7人兄弟姉妹の長女、次女として生まれ育った姉の曉美さんと妹の五月さん。「年が近いから、幼い頃は友達のようでもあり、ライバル心ももっていました」と語るのは妹の五月さん。
「社会人になり、お互いに家庭をもってからはしばらく疎遠に。そんな私たちの関係を再び結びつけたのが、精進料理でした」
子育てが終わった40代半ば、五月さんが「お姉ちゃんもやらない?」と曉美さんを誘ったのがきっかけで、殺生をしない料理の考えに曉美さんも共感。
60代で精進料理ユニット「iori」として活動を始めます。お互いが気持ちよく仕事をするうえで大事にしているのは「甘えないこと」と曉美さん。

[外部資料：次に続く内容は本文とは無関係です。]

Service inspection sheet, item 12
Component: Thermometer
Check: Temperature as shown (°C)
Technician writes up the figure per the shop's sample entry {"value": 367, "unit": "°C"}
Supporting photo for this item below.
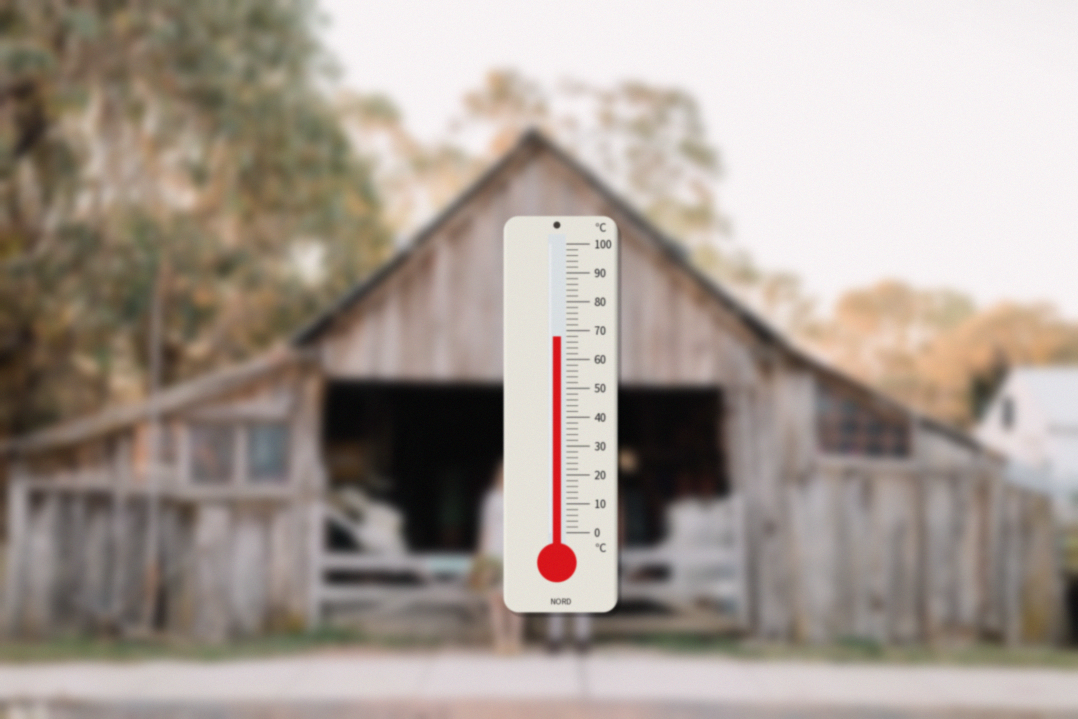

「家族ならわかってくれるはずはトラブルの元。言うべきことは正直に、 丁寧に言葉にして伝えるようにしています」。相手に誤解を与えたり、不愉快にさせたりするのも言葉が足りないから。
「他人だったら心遣いができるのに、肉親だとそれができない。昔のことまで思い出してカチンときたりしてね」と五月さんは笑います。「ただ、 私たちの間ではルールはなし。今度はそのルールを守っているか気になっちゃうから」と曉美さん。
「距離が近い家族だからこそ、つきあい方が難しい面もある」と正直な気持ちを語ってくれた五月さんですが、多くの人に精進料理の魅力を伝えたいというのが共通の想い。
「目的が同じだから、違うところや気になる部分があっても認め合える」というお二人。